“Cogito, ergo sum”
René Descartes
Dr. HDR Lucien Samir Oulahbib is a French thinker, author, sociologist, and political philosopher who teaches in Lyon, France. In past he was a host at radio Paris 80 and was a reporter, also Lucien Oulahbib was an editor of Magazine Sans Nom, Citizen K. and Technikart, and worked as a freelance journalist for Esprit Critique, Dogma, Marianne and Tumulte. He is an author of Incitatus: La légende de Shirley; Ethique et épistémologie du nihilisme: Les meurtriers du sens; Actualité de Pierre Janet: En quoi est-il plus important que Freud pour les sciences morales et politiques; Nature et politique: Penser leur économie: liberté et justice; Le politiquement correct français: Epistémologie d’une crypto-religion; La condition néo-moderne: La liberté démocratique est-elle la forme la plus accomplie du Politique? and other books available on Amazon.

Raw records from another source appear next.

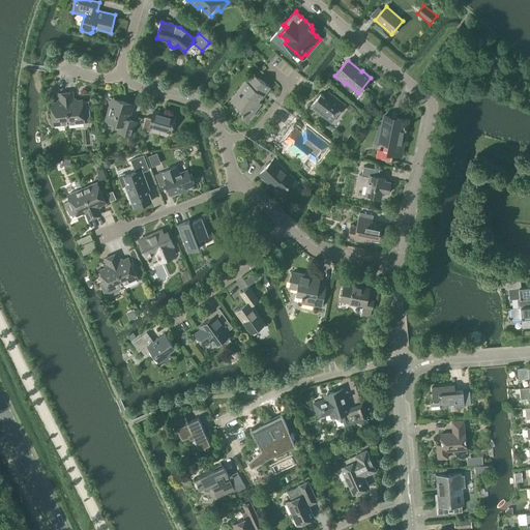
[(246,83),(233,101),(238,106),(238,107),(241,109),(239,111),(243,113),(242,114),(244,115),(244,114),(248,117),(256,108),(255,107),(259,101),(258,100),(268,87),(269,86),(265,84),(258,79),(254,75),(246,83)]
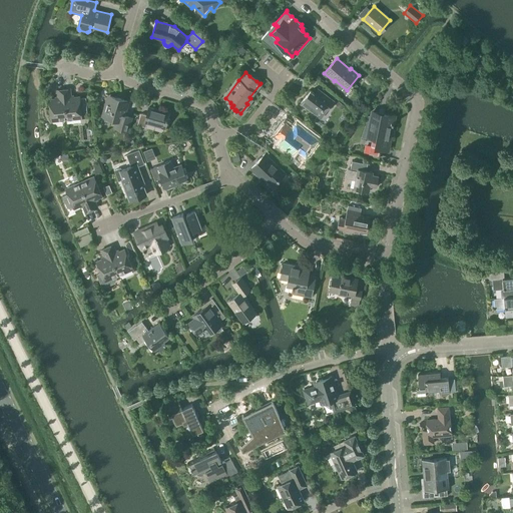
[(80,97),(71,97),(70,89),(64,90),(67,120),(81,118),(81,112),(87,111),(86,98),(80,99),(80,97)]
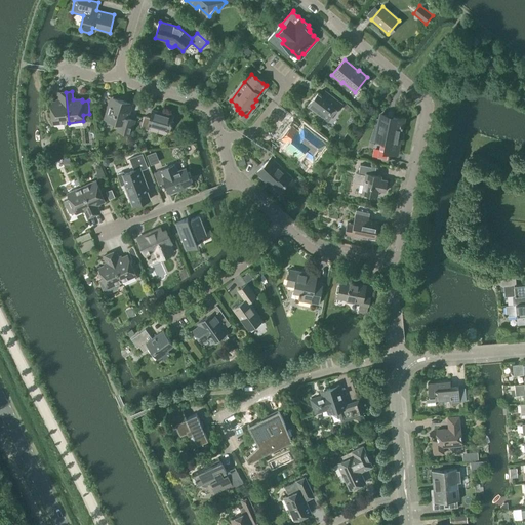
[(53,124),(69,123),(66,92),(58,93),(59,102),(51,103),(53,124)]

He is a Frenchman of Algerian descent, proud of his Berber and Christian origins defends Berber cultural roots against Arab dominance, and has written extensively on this topic. His writings tackle contemporary French nihilism and neo-leninism, radical islamism, anti-americanism, and antisemitism. As a Doctor of Sociology, he is also qualified to conduct research in political science, he teaches at the University of Lyon 3 and in several higher institutions. His main works are concerned with the question of universality, in particular the idea that emancipation is no longer enough, especially if its refinement (the consideration of others) is not as targeted and if the singularity is not preserved. Lucien Oulahbib’s research interests have a wide range from sociology and political philosophy to theology and nihilism. Primarily, he is interested in thinkers that attempt to build their own system and not a “compilation” of different data allegedly meant to be a system. He himself was much influenced by French thinker Jean Baudrillard, who was his friend and academic supervisor at the University of Paris X (Nanterre). Ancient philosophers’ works such as Plato, Aristotle, Kant, Husserl, Sebastian Stein, Hegel, and Descartes are kept in high regard and the core ideas are considered by him to be relevant for the study even today (to distinguish logic (if a then b) and rationality (if a then b only if a must be connected with b). As for the ideas of Søren Kierkegaard and Marx Weber, for instance, he sees their relevance only in certain aspects, particularly in prоvocational ones for the better understanding of the urban techno-bio world system to be in charge of it and not be a slave of the former.
In 2020 Dr. Lucien plans to conduct a seminar Le College Superieur Lyon about the “The Consumer Society” by Jean Baudrillard as published on the website of Le College:
“Jean Baudrillard takes as an example the fable of the Prague student selling to the devil his image perceived in the mirror, unable to see himself there, except at the end when he dies; which questions the fact that we extend/consume ourselves in the „objects“, themselves emerging from „things“ through a whole process of the fairy-tale abyss. And as our consumption becomes not only autonomous but intelligent, how do we transform ourselves for better or for worse?
Lucien himself sees consumer society through the prism of Baudrillard in the sense that his book present the subject in an original way, articulating from several angles (semiology, linguistic, technology, anthropology, psychology, sociology, philosophy, political science) to find invisible laws that guide us.
If one wants to understand them better he has to take into consideration specific scientific perspectives to grasp indicible, invisible, links between us and all those kinds of „objects“ become ingrained in the materialistic, virtual, and also spiritual paths of our spirit and life outside and inside. It is this kind of movement, transformation and cristallisation of our flux life of „subject“ inside an „object“ (material, virtual or spiritual) which are forging us every moment. For this reason there is no primary (essential) or second (non essential) need to be crystallised in „important“ or „futile“ objects since every connection is „necessary“ depending on the desire and the time. In those conditions the links or connections with each „object“ inside and outside us must be analyzed to find out why human beings desire to convey things to others. At the same time these kinds of multi-analysis levels used as a single prism at once might be a very dangerous tool if it falls in the bad hands. The consequences might be the hybris mood inside us as if we were seeing and stimulating others as some animals in the laboratory. At the moment people are in panic along with global warming situation when certain figures impose their own predictions and restrictions which are labeled, certainly, as a necessary precautions „to save the world“ (as the permanent fight against pollution, waste, misery, etc) and the permanent, obsequious sermons which are meant to restrain freedoms for the sake of “caring about people” which in fact is opposite, it is about building a network for their own, egoistic “network”.